## Materials provided:
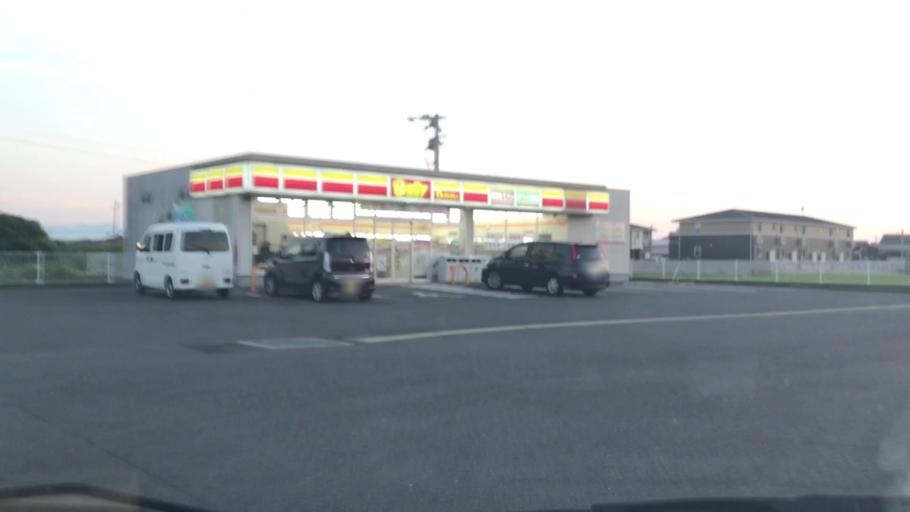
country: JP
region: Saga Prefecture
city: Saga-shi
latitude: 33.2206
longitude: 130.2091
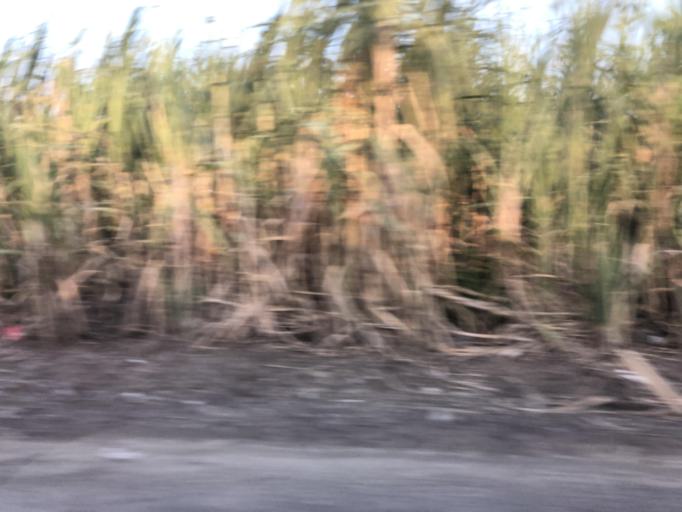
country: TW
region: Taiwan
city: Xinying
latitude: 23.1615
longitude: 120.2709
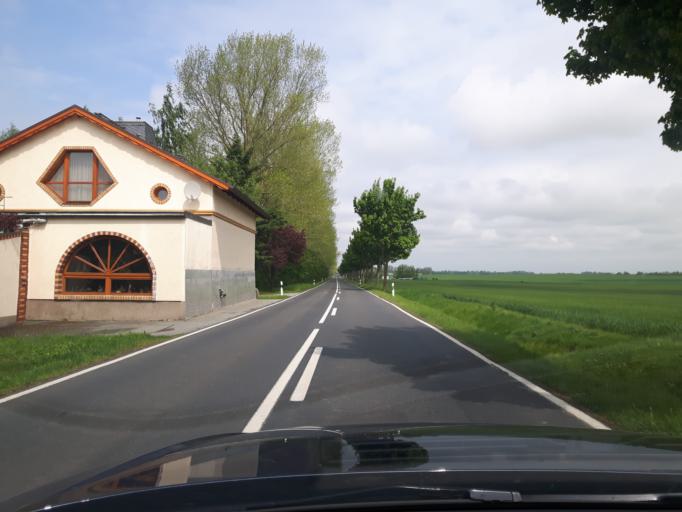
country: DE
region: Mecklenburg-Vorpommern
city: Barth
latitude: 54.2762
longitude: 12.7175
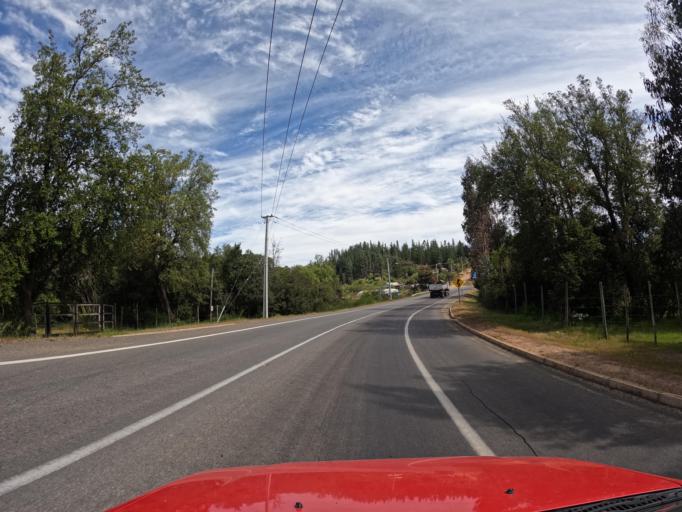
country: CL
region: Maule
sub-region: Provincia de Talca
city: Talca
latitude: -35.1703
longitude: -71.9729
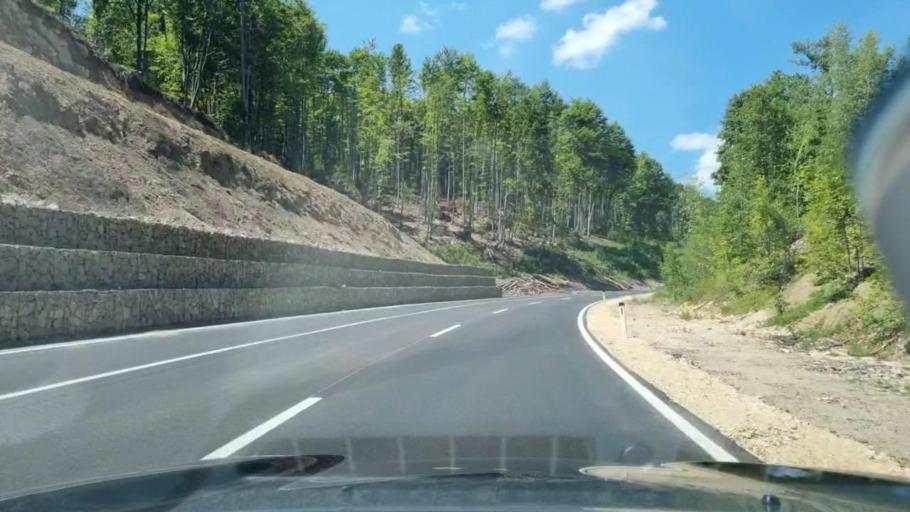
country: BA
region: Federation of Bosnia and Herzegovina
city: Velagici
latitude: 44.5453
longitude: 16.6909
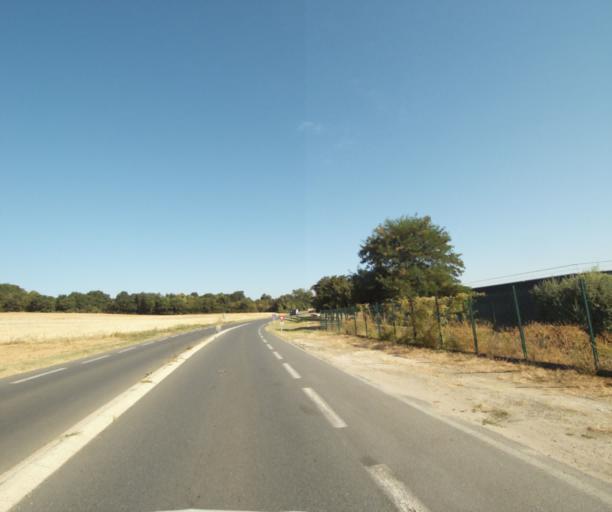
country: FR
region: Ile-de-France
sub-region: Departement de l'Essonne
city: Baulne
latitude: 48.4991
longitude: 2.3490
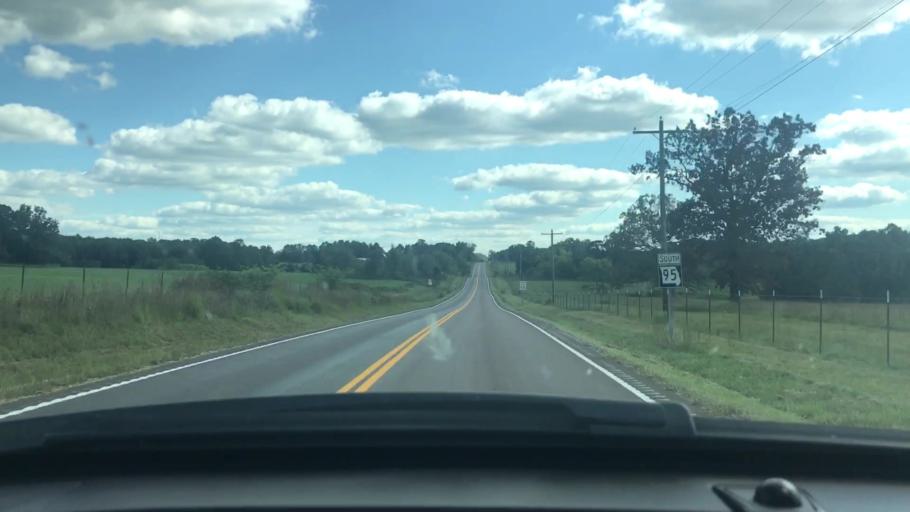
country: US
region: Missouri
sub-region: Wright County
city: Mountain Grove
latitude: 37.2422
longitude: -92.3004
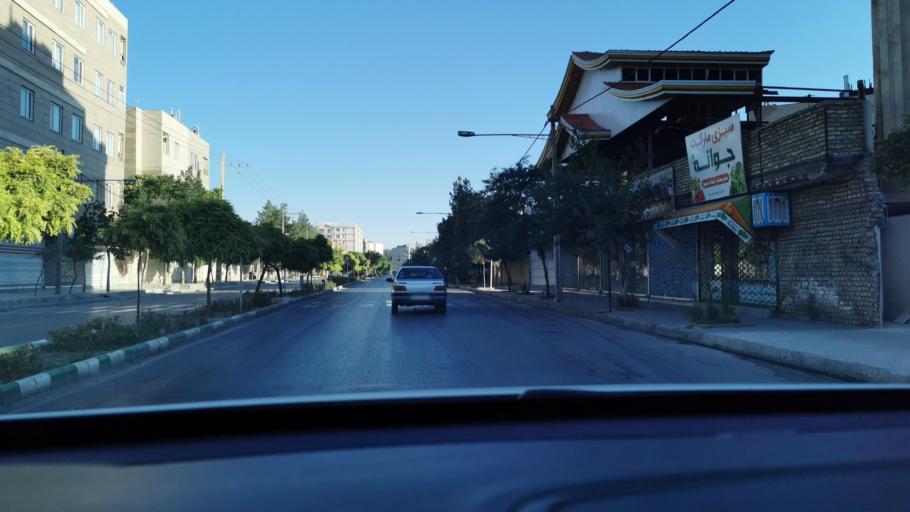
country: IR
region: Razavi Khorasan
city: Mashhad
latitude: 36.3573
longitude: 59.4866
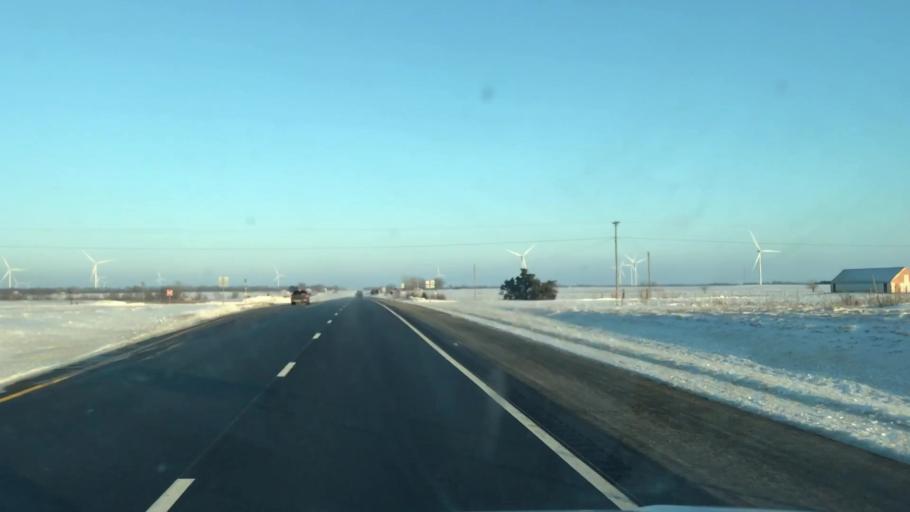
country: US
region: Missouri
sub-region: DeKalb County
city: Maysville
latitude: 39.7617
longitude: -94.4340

## Job:
Rewrite all of the records with "city" swapped for "town" and every other line unchanged, omitting the pictures.

## Answer for this exercise:
country: JP
region: Saga Prefecture
town: Saga-shi
latitude: 33.2206
longitude: 130.2091
country: TW
region: Taiwan
town: Xinying
latitude: 23.1615
longitude: 120.2709
country: DE
region: Mecklenburg-Vorpommern
town: Barth
latitude: 54.2762
longitude: 12.7175
country: CL
region: Maule
sub-region: Provincia de Talca
town: Talca
latitude: -35.1703
longitude: -71.9729
country: BA
region: Federation of Bosnia and Herzegovina
town: Velagici
latitude: 44.5453
longitude: 16.6909
country: FR
region: Ile-de-France
sub-region: Departement de l'Essonne
town: Baulne
latitude: 48.4991
longitude: 2.3490
country: US
region: Missouri
sub-region: Wright County
town: Mountain Grove
latitude: 37.2422
longitude: -92.3004
country: IR
region: Razavi Khorasan
town: Mashhad
latitude: 36.3573
longitude: 59.4866
country: US
region: Missouri
sub-region: DeKalb County
town: Maysville
latitude: 39.7617
longitude: -94.4340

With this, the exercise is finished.